Frédéric aura septante-cinq ans dans six mois et vingt-huit jours. Son seul compagnon, un vieux geai, Sax, qu’il a recueilli dans son jardin il y a une dizaine d’années. Pensez donc ! Lui, il a trouvé le moyen de ne pas mourir d’ennui : il fait dix fois le tour de son perchoir, dans un sens et puis dans l’autre, et quand il ne supporte plus ce manège, il m’appelle de son cri grinçant, je lui ouvre sa fenêtre et il accomplit sa tournée familière, il grignote peu à peu à mes livres préférés, dépose sa fiente sur un tapis, que j’ai trouvé précieux jadis, me cure une oreille, croque une douzaine de graines sur ma table et se pose durant quelques minutes sur mon téléviseur. Il faut le voir imiter le présentateur du journal télévisé ; il est unique, très drôle et fort bien informé, mais il ne m’apprend rien sur mon avenir, celui de la planète où j’habite, ni sur le délabrement général qui menace mes contemporains, du moins ceux qui partagent mon âge et mes difficultés articulaires. Vivant seul, sans amie d’alcôve, sans compagnon intime, sans voisin bavard ou jardinier volubile, j’occupe une petite maison de banlieue sans cachet ni rideaux accueillants. Je suis comme on dit un ours, ou un solitaire taciturne, un vieil égoïste, ou encore un cas.
Seul au monde, on finit par être un monde soi-même.
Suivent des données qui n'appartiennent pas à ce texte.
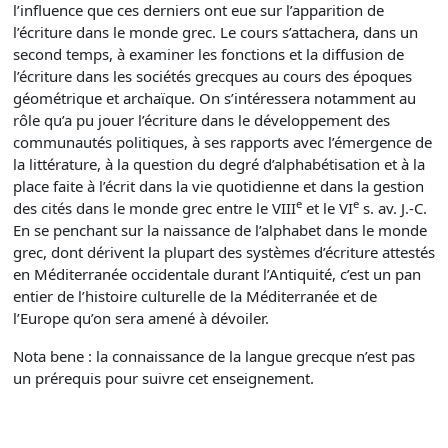
l’influence que ces derniers ont eue sur l’apparition de
l’écriture dans le monde grec. Le cours s’attachera, dans un
second temps, à examiner les fonctions et la diffusion de
l’écriture dans les sociétés grecques au cours des époques
géométrique et archaïque. On s’intéressera notamment au
rôle qu’a pu jouer l’écriture dans le développement des
communautés politiques, à ses rapports avec l’émergence de
la littérature, à la question du degré d’alphabétisation et à la
place faite à l’écrit dans la vie quotidienne et dans la gestion
e
e
des cités dans le monde grec entre le VIII
et le VI
s. av. J.-C.
En se penchant sur la naissance de l’alphabet dans le monde
grec, dont dérivent la plupart des systèmes d’écriture attestés
en Méditerranée occidentale durant l’Antiquité, c’est un pan
entier de l’histoire culturelle de la Méditerranée et de
l’Europe qu’on sera amené à dévoiler.
Nota bene : la connaissance de la langue grecque n’est pas
un prérequis pour suivre cet enseignement.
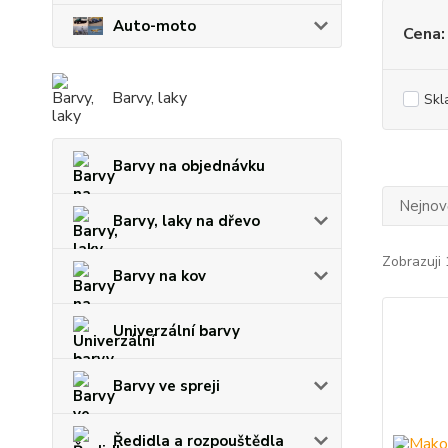
Auto-moto
Cena:
Barvy, laky
Skl
Barvy na objednávku
Nejnově
Barvy, laky na dřevo
Zobrazuji 
Barvy na kov
Univerzální barvy
Barvy ve spreji
Ředidla a rozpouštědla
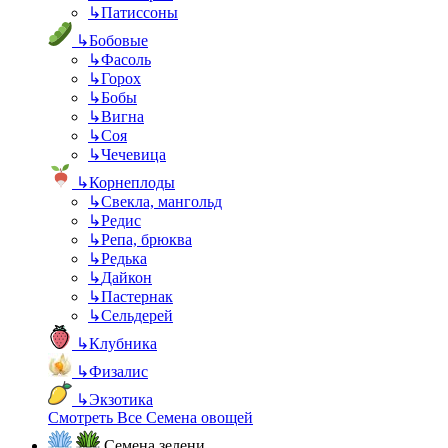
↳
Патиссоны
↳
Бобовые
↳
Фасоль
↳
Горох
↳
Бобы
↳
Вигна
↳
Соя
↳
Чечевица
↳
Корнеплоды
↳
Свекла, мангольд
↳
Редис
↳
Репа, брюква
↳
Редька
↳
Дайкон
↳
Пастернак
↳
Сельдерей
↳
Клубника
↳
Физалис
↳
Экзотика
Смотреть Все Семена овощей
Семена зелени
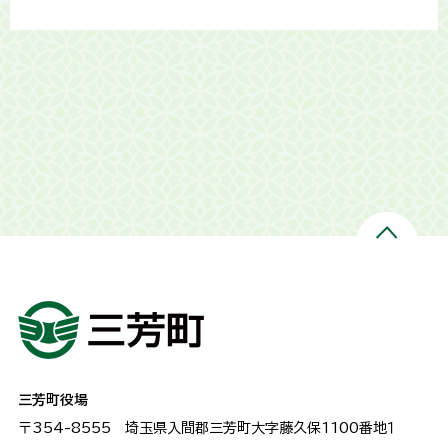
三芳町役場
〒354-8555
埼玉県入間郡三芳町大字藤久保1100番地１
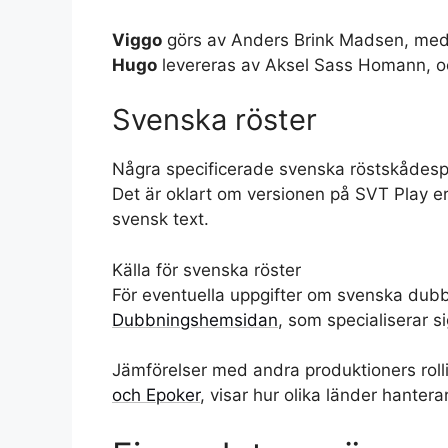
Viggo
görs av Anders Brink Madsen, me
Hugo
levereras av Aksel Sass Homann, 
Svenska röster
Några specificerade svenska röstskådespelar
Det är oklart om versionen på SVT Play e
svensk text.
Källa för svenska röster
För eventuella uppgifter om svenska du
Dubbningshemsidan
, som specialiserar s
Jämförelser med andra produktioners roll
och Epoker
, visar hur olika länder hantera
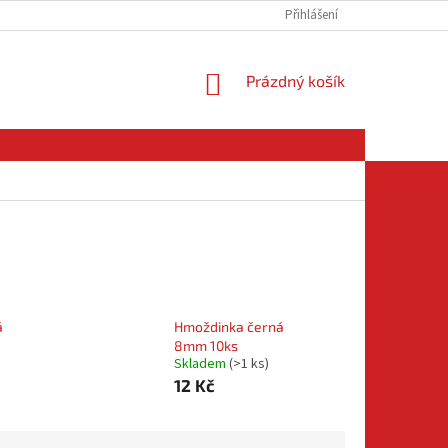
Přihlášení
NÁKUPNÍ
Prázdný košík
KOŠÍK
á
Hmoždinka černá
8mm 10ks
Skladem
(
>1 ks
)
12 Kč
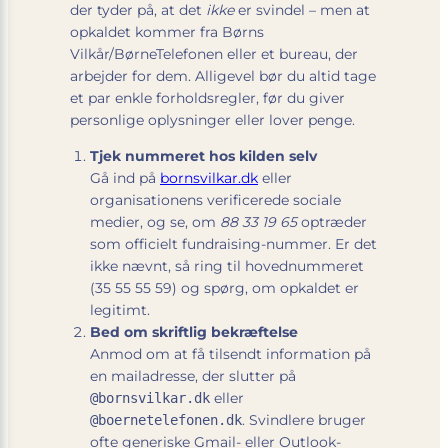
der tyder på, at det
ikke
er svindel – men at
opkaldet kommer fra Børns
Vilkår/BørneTelefonen eller et bureau, der
arbejder for dem. Alligevel bør du altid tage
et par enkle forholdsregler, før du giver
personlige oplysninger eller lover penge.
Tjek nummeret hos kilden selv
Gå ind på
bornsvilkar.dk
eller
organisationens verificerede sociale
medier, og se, om
88 33 19 65
optræder
som officielt fundraising-nummer. Er det
ikke nævnt, så ring til hovednummeret
(35 55 55 59) og spørg, om opkaldet er
legitimt.
Bed om skriftlig bekræftelse
Anmod om at få tilsendt information på
en mailadresse, der slutter på
eller
@bornsvilkar.dk
. Svindlere bruger
@boernetelefonen.dk
ofte generiske Gmail- eller Outlook-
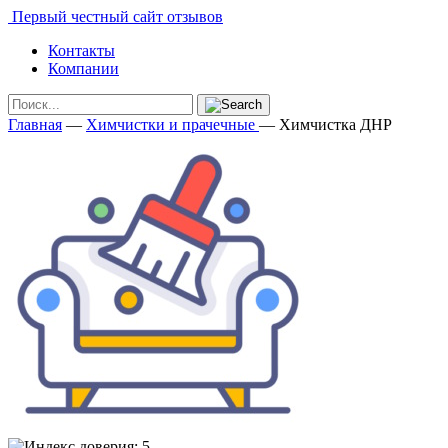
Первый честный сайт отзывов
Контакты
Компании
Главная
—
Химчистки и прачечные
—
Химчистка ДНР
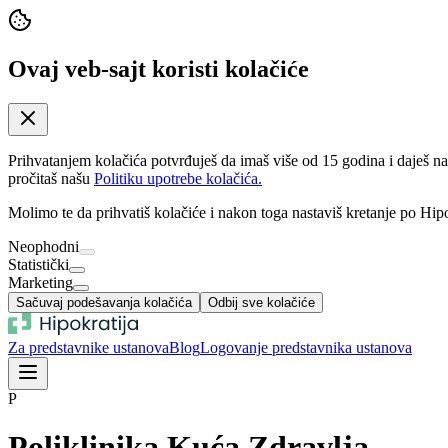
Ovaj veb-sajt koristi kolačiće
Prihvatanjem kolačića potvrđuješ da imaš više od 15 godina i daješ n
pročitaš našu
Politiku upotrebe kolačića.
Molimo te da prihvatiš kolačiće i nakon toga nastaviš kretanje po Hipo
Neophodni
Statistički
Marketing
Sačuvaj podešavanja kolačića
Odbij sve kolačiće
Za predstavnike ustanova
Blog
Logovanje predstavnika ustanova
P
Poliklinika Kuća Zdravlja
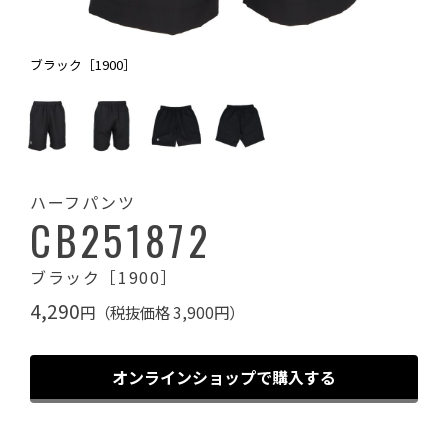
ブラック［1900］
ハーフパンツ
CB251872
ブラック［1900］
4,290
円（税抜価格 3,900円）
オンラインショップで購入する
Mystérieux, impénétrable.
Marie a cinquante-huit ans, sans ex, sans enfant, sans amant. La solitude me va comme un foulard de soie autour du cou. Légère, flottante, une caresse intime et confidente…
Ils ont la vie derrière eux, du moins le croient-ils. L’un et l’autre ont choisi la solitude comme viatique pour la route qu’il leur reste à suivre. Par commodité pour lui, par défaut pour elle.
Le hasard ou le destin, même si les deux solitaires ne font aucunement confiance à ces génies de l’inconnu, vont néanmoins s’intéresser à eux.
Lui : l’on va s’occuper de moi comme le ferait une aide-ménagère d’un petit vieux impotent…
Ils ne comptent pas les jours et les mois. Ils sont ensemble et ils ne le sont pas. Ils s’en contentent et ils y trouvent un terrain d’entente. Chacun chez soi et l’un chez l’autre, selon leur humeur. Ils n’ont personne d’autre dans leur vie. Apparemment, car ils n’en parlent jamais.
Elle : puisse qu’il fait mystère de son avenir je lui demande de me parler de son passé. Il lève les yeux au ciel et secoue sa main gauche pour écarter la question. Il est solitaire depuis longtemps. Nous nous rejoignons sur ce statut. Il n’a plus rien fait d’autre que rechercher le temps perdu de sa jeunesse. Quelques oasis féminines dans son parcours de chamelier lymphatique, des randonnées poétiques dans les Cévennes, sans âne ni compagnon de route.
Avec un peu de compassion, un rien d’humour et une bonne dose de cruauté, selon la règle.
La vie devant soi sera-t-elle plus forte que l’envie ou le mal de vivre ? La misanthropie de l’homme désabusé, la misandrie de la femme blessée peuvent-elles se dissoudre dans l’amour ?
Un défi, une expérience ultime, un sursaut sentimental les aideront peut-être à surmonter leur indifférence, à vaincre leur résistance.
Seul et seule deviendraient ainsi, par la force tranquille des choses humaines, d’humbles héros d’une histoire à la fois banale et déroutante.
Dans ce court premier roman, Michel Ducobu use d’une écriture maîtrisée, ciselée, dentelée, entraînant le lecteur dans un récit oscillant sans cesse de l’ironie à l’autodérision poignante.